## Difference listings

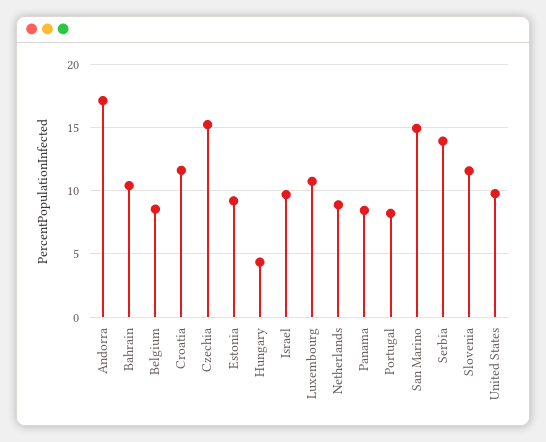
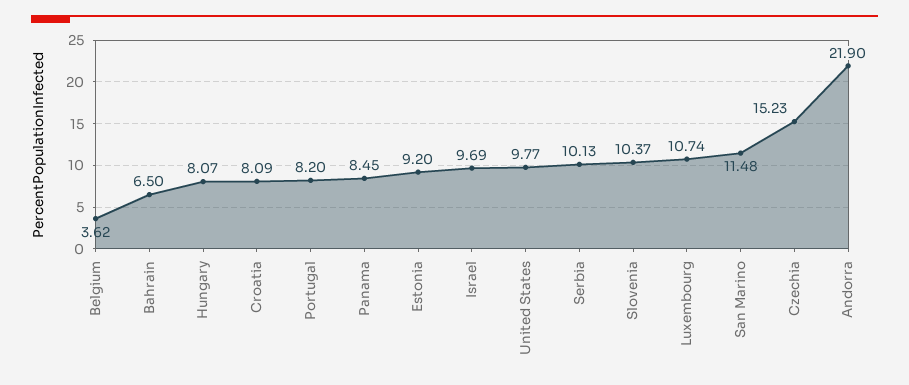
  {
-   "Andorra": 17,
+   "Andorra": 21.9,
-   "Bahrain": 10.5,
+   "Bahrain": 6.5,
-   "Belgium": 8.5,
+   "Belgium": 3.62,
-   "Croatia": 11.5,
+   "Croatia": 8.09,
    "Czechia": 15.23,
    "Estonia": 9.2,
-   "Hungary": 4.5,
+   "Hungary": 8.07,
    "Israel": 9.69,
    "Luxembourg": 10.74,
-   "Netherlands": 9,
    "Panama": 8.45,
    "Portugal": 8.2,
-   "San Marino": 15,
+   "San Marino": 11.48,
-   "Serbia": 14,
+   "Serbia": 10.13,
-   "Slovenia": 11.5,
+   "Slovenia": 10.37,
    "United States": 9.77
  }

## TASK OBJECTIVE
Your copy should hold all the data word for word. It should hold no pictures.

## WORKED SOLUTION
  {
-   "Andorra": 17,
+   "Andorra": 21.9,
-   "Bahrain": 10.5,
+   "Bahrain": 6.5,
-   "Belgium": 8.5,
+   "Belgium": 3.62,
-   "Croatia": 11.5,
+   "Croatia": 8.09,
    "Czechia": 15.23,
    "Estonia": 9.2,
-   "Hungary": 4.5,
+   "Hungary": 8.07,
    "Israel": 9.69,
    "Luxembourg": 10.74,
-   "Netherlands": 9,
    "Panama": 8.45,
    "Portugal": 8.2,
-   "San Marino": 15,
+   "San Marino": 11.48,
-   "Serbia": 14,
+   "Serbia": 10.13,
-   "Slovenia": 11.5,
+   "Slovenia": 10.37,
    "United States": 9.77
  }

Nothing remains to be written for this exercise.